CHARLOTTESVILLE, Va. (CBS19 NEWS) -- A fourth-year PhD student at the University of Virginia School of Nursing is using her experience with cancer patients to create a decision aid for women diagnosed with breast cancer in one breast.
Crystal Chu started her nursing career at a cancer unit in Sentara Martha Jefferson Hospital. The scenarios Chu encountered with her patients inspired her to create the decision aid.
"I met a lot of women who have been through the experience of breast cancer and their treatment and their surgeries," she said. "Hearing their stories afterward motivated me to find out what I could do to improve quality of life."
The aid is part of a study trial Chu created to help women understand all their options besides a double mastectomy.
"The physician or practitioner, is going over their surgical choices with them and the risk and benefits of that choice," Chu said. "They recognize their priorities and what their options are, they sort of put the two together and can come up with their best-informed choice."
The study originated from the Angelina Effect, which is inspired by Angelina Jolie after she went through a double mastectomy in 2013 when she found out she had a breast cancer gene.
Chu said some women decide to remove both of their breasts when they're diagnosed with cancer on one side, but she said this could be a decision some women could regret.
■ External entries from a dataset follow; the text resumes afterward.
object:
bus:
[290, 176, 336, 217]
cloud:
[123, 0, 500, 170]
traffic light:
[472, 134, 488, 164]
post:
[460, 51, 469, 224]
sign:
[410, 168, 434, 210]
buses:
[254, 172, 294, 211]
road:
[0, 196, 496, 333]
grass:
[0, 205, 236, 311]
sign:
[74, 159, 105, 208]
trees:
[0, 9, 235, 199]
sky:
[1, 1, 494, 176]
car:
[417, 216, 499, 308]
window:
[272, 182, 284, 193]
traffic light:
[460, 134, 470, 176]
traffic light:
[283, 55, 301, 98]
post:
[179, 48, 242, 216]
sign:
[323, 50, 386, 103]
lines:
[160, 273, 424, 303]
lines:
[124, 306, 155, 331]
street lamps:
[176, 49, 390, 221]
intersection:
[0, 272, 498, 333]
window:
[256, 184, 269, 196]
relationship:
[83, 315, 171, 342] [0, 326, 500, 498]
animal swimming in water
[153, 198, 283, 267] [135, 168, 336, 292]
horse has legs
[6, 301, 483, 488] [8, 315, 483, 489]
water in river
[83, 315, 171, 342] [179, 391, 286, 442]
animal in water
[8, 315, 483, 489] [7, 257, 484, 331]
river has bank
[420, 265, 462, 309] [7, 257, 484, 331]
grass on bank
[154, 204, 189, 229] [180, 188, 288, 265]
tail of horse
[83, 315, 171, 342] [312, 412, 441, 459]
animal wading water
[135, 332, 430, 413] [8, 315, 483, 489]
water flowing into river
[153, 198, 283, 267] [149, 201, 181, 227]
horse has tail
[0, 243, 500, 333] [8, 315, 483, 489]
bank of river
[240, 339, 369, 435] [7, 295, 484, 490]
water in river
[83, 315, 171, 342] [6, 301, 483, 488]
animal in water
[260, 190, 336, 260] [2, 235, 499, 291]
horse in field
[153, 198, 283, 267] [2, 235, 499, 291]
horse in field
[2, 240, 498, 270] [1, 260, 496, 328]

"The healthy breast is at risk for surgical infection," she said. "I've seen women who have had infection post-operative, which would delay their chemotherapy, which in turn delays their cancer treatment."
With the risks outlined in the decision aid, Chu hopes women can have a better understanding of their options to choose what's best for their recovery.
"A decision aid like this can help them make that sure choice, whether they want to remove one or both," Chu said. "That it's a decision they're most comfortable with and they're going to be satisfied with in the long run."
Chu said the decision aid is still under review with the Ethics Review Committee.
She hopes women can start testing out the decision aid this spring.